» WORK REQUIRED: Please give back, word for word, each line from the start of the entries through the one in which "acestea sunt departe" is found.

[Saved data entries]
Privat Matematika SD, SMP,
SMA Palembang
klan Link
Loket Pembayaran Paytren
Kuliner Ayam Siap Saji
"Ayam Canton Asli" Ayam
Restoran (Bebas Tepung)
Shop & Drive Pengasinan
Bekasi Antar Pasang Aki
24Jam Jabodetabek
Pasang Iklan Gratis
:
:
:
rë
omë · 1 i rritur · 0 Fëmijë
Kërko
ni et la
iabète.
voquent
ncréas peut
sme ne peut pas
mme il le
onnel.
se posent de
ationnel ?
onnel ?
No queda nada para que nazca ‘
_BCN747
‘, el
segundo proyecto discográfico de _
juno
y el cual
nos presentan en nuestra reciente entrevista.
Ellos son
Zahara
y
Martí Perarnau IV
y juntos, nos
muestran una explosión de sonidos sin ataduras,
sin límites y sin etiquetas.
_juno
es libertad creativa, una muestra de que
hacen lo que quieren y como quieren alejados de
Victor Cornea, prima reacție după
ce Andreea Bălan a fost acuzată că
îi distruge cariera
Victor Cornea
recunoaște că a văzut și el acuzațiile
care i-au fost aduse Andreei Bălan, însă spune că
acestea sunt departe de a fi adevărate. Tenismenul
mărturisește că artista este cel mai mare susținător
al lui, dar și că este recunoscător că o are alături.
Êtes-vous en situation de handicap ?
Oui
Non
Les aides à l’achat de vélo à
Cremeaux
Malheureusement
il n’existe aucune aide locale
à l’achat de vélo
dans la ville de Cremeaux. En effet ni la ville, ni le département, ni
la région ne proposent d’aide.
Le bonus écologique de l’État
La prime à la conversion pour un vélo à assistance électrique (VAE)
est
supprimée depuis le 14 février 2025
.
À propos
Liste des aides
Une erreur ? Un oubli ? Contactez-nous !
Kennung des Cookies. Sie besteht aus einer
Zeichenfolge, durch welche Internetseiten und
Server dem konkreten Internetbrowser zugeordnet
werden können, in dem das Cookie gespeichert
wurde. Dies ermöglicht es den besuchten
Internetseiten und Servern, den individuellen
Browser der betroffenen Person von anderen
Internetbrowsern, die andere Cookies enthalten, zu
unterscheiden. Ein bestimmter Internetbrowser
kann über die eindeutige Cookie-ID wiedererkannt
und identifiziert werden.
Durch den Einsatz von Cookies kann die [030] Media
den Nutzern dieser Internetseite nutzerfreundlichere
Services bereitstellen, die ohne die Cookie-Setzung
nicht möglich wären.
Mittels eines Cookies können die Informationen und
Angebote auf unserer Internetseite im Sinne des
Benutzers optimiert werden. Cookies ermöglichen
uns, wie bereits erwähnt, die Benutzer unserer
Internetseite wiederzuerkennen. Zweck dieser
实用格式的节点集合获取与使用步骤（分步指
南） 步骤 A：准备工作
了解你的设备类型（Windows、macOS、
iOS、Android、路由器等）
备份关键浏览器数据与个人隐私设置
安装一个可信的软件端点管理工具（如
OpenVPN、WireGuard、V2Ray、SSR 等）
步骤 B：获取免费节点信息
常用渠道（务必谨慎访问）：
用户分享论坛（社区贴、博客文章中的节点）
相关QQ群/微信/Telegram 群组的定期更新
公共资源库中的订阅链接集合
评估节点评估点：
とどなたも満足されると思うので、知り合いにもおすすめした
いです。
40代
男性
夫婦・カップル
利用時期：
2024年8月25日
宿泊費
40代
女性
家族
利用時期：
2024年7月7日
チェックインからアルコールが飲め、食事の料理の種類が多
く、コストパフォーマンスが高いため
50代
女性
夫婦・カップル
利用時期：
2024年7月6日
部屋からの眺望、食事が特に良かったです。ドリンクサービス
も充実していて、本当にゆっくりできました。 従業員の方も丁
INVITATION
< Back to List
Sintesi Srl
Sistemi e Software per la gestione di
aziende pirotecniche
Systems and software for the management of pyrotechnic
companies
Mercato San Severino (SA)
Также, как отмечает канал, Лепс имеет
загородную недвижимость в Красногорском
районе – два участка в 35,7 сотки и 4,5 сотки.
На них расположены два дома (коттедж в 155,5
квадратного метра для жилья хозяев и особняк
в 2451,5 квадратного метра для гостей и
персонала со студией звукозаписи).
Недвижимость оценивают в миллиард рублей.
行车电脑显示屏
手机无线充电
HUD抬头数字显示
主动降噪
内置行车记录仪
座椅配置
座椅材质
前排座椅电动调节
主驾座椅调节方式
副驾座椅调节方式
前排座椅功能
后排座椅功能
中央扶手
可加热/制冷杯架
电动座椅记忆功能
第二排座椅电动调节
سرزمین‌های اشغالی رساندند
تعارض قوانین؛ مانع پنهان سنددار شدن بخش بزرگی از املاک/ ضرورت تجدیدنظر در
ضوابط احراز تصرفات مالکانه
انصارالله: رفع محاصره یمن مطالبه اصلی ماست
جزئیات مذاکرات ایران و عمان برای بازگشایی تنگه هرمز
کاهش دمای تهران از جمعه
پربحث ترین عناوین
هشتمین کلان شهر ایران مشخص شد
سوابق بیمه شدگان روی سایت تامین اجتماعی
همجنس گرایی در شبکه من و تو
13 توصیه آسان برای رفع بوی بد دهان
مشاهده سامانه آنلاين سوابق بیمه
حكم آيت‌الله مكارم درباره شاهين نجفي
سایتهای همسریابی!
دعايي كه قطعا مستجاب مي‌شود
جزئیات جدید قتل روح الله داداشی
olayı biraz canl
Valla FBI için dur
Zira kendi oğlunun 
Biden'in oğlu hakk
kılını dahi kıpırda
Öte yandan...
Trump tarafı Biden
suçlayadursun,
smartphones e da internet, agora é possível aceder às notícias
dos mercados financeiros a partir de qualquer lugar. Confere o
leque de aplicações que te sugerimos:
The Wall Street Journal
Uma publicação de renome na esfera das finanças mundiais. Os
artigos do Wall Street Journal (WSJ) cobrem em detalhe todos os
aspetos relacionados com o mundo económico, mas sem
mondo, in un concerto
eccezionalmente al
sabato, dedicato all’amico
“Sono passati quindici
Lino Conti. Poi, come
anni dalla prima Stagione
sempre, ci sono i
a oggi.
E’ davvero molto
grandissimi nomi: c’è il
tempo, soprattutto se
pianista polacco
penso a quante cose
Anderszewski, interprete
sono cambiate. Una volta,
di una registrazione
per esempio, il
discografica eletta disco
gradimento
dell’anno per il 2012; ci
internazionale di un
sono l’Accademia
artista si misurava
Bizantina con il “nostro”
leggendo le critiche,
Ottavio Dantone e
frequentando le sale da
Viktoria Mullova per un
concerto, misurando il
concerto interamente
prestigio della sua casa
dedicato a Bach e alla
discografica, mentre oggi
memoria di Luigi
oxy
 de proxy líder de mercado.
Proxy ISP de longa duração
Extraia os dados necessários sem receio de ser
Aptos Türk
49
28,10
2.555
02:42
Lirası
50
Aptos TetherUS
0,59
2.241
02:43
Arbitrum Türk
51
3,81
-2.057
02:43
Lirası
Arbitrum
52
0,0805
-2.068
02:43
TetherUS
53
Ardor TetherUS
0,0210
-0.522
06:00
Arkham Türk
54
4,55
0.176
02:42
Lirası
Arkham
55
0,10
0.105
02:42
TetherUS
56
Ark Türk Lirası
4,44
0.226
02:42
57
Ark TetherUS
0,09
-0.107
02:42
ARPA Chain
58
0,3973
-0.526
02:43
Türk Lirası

» OUTPUT OF THE EXERCISE:
Privat Matematika SD, SMP,
SMA Palembang
klan Link
Loket Pembayaran Paytren
Kuliner Ayam Siap Saji
"Ayam Canton Asli" Ayam
Restoran (Bebas Tepung)
Shop & Drive Pengasinan
Bekasi Antar Pasang Aki
24Jam Jabodetabek
Pasang Iklan Gratis
:
:
:
rë
omë · 1 i rritur · 0 Fëmijë
Kërko
ni et la
iabète.
voquent
ncréas peut
sme ne peut pas
mme il le
onnel.
se posent de
ationnel ?
onnel ?
No queda nada para que nazca ‘
_BCN747
‘, el
segundo proyecto discográfico de _
juno
y el cual
nos presentan en nuestra reciente entrevista.
Ellos son
Zahara
y
Martí Perarnau IV
y juntos, nos
muestran una explosión de sonidos sin ataduras,
sin límites y sin etiquetas.
_juno
es libertad creativa, una muestra de que
hacen lo que quieren y como quieren alejados de
Victor Cornea, prima reacție după
ce Andreea Bălan a fost acuzată că
îi distruge cariera
Victor Cornea
recunoaște că a văzut și el acuzațiile
care i-au fost aduse Andreei Bălan, însă spune că
acestea sunt departe de a fi adevărate. Tenismenul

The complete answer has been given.